---- DATA FOR ANALYSIS
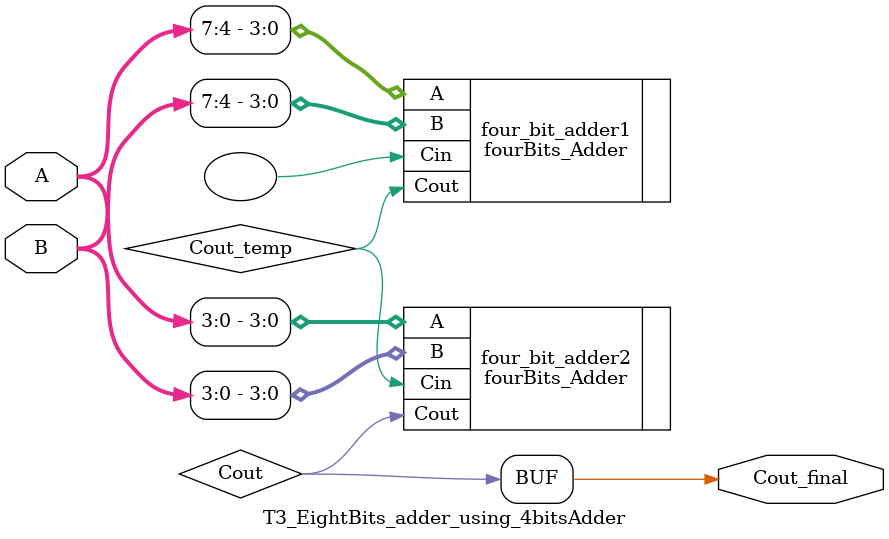
<source format=sv>
`timescale 1ns / 1ps


module T3_EightBits_adder_using_4bitsAdder(

  input logic [7:0] A,
  input logic [7:0] B,
  output logic Cout_final
);


   logic Cout_temp;


 fourBits_Adder four_bit_adder1(
.Cin(),
.A(A[7:4]),
.B(B[7:4]),
.Cout(Cout_temp));

 fourBits_Adder four_bit_adder2(
.Cin(Cout_temp),
.A(A[3:0]),
.B(B[3:0]),
.Cout(Cout));

assign Cout_final = Cout;

endmodule

    
</source>
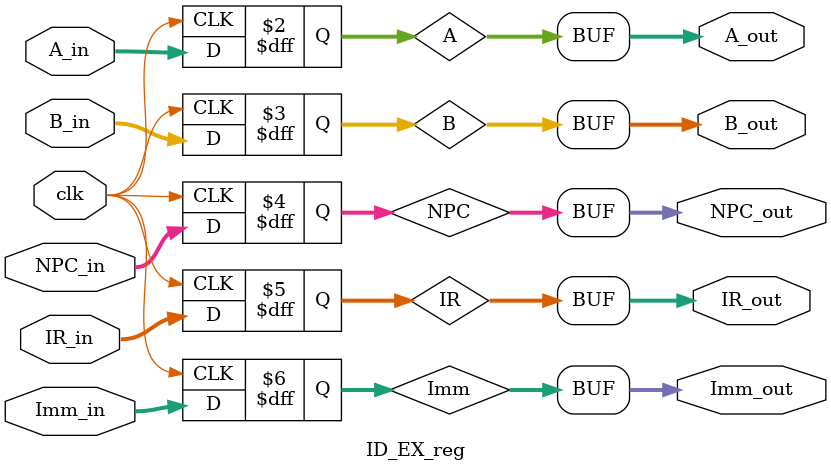
<source format=v>
`timescale 1ns / 1ps
module ID_EX_reg(
    input [31:0] NPC_in,
    input [31:0] A_in,
    input [31:0] B_in,
    input [31:0] Imm_in,
    input [31:0] IR_in,
	input clk,
    output [31:0] NPC_out,
    output [31:0] A_out,
    output [31:0] B_out,
    output [31:0] Imm_out,
    output [31:0] IR_out
    );


reg [31:0] NPC;
reg [31:0] IR;
reg [31:0] A;
reg [31:0] B;
reg [31:0] Imm;

assign NPC_out = NPC;
assign IR_out = IR;
assign A_out = A;
assign B_out = B;
assign Imm_out = Imm;



always @(posedge clk)

	begin
	 NPC <= NPC_in ;
	 IR <= IR_in ;
	 A <=  A_in;
	 B <=  B_in;
	 Imm <= Imm_in;
   end
	
endmodule




















</source>
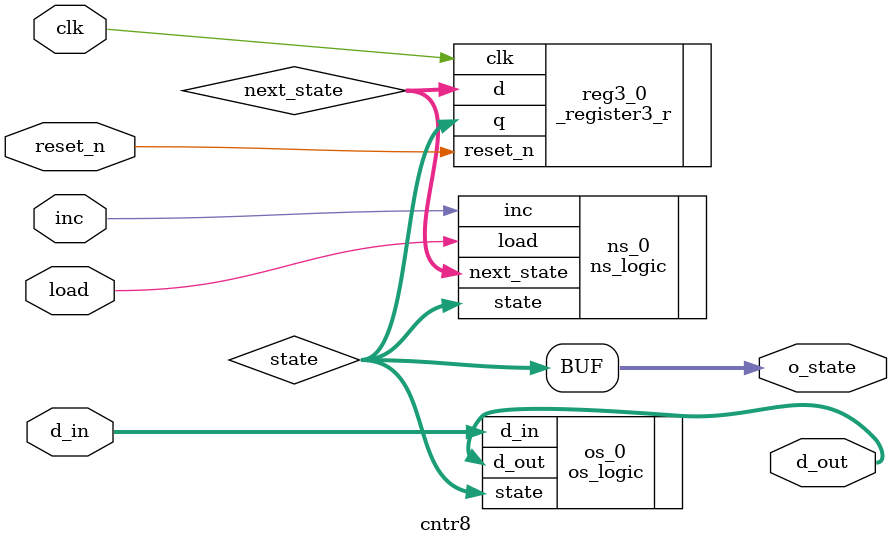
<source format=v>
module cntr8(clk, reset_n, inc, load, d_in, d_out, o_state);
	input clk, reset_n, inc, load;
	input [7:0]d_in; //set input
	
	output [7:0]d_out;
	output [2:0]o_state; //set output
	
	wire [2:0] next_state;
	wire [2:0] state; //set wire
	
	assign o_state = state; //assign output state
	
	os_logic os_0(.state(state), .d_in(d_in), .d_out(d_out)); //to get output
	ns_logic ns_0(.load(load), .inc(inc), .state(state), .next_state(next_state)); //to get next state
	_register3_r reg3_0(.clk(clk), .reset_n(reset_n), .d(next_state), .q(state)); //for clk and reset
	
endmodule

</source>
--------
> [EXERCISE DESCRIPTION]: In the listing above, count every line that contains the word "assign" and give the number with no comment.

> [ANSWER FOR THIS EXERCISE]: 7